WORK ITEM> Reproduce every line of the listing below character for character, with the same line breaks.

RECORDED INFORMATION>
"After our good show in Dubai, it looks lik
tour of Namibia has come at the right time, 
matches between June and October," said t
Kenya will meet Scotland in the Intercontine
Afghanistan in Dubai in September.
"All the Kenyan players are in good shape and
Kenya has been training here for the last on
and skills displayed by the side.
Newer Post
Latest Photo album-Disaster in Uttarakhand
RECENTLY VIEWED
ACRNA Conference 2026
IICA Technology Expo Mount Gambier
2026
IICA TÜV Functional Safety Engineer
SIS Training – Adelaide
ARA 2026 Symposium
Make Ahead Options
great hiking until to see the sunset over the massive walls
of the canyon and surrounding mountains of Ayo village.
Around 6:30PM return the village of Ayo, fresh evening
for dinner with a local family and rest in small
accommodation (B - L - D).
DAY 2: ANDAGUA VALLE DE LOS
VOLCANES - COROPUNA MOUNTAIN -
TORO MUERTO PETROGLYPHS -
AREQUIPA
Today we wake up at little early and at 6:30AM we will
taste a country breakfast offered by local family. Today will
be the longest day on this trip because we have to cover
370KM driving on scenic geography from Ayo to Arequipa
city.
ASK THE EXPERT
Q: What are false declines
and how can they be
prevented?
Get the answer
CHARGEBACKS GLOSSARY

REPLY TO THE TASK>
"After our good show in Dubai, it looks lik
tour of Namibia has come at the right time, 
matches between June and October," said t
Kenya will meet Scotland in the Intercontine
Afghanistan in Dubai in September.
"All the Kenyan players are in good shape and
Kenya has been training here for the last on
and skills displayed by the side.
Newer Post
Latest Photo album-Disaster in Uttarakhand
RECENTLY VIEWED
ACRNA Conference 2026
IICA Technology Expo Mount Gambier
2026
IICA TÜV Functional Safety Engineer
SIS Training – Adelaide
ARA 2026 Symposium
Make Ahead Options
great hiking until to see the sunset over the massive walls
of the canyon and surrounding mountains of Ayo village.
Around 6:30PM return the village of Ayo, fresh evening
for dinner with a local family and rest in small
accommodation (B - L - D).
DAY 2: ANDAGUA VALLE DE LOS
VOLCANES - COROPUNA MOUNTAIN -
TORO MUERTO PETROGLYPHS -
AREQUIPA
Today we wake up at little early and at 6:30AM we will
taste a country breakfast offered by local family. Today will
be the longest day on this trip because we have to cover
370KM driving on scenic geography from Ayo to Arequipa
city.
ASK THE EXPERT
Q: What are false declines
and how can they be
prevented?
Get the answer
CHARGEBACKS GLOSSARY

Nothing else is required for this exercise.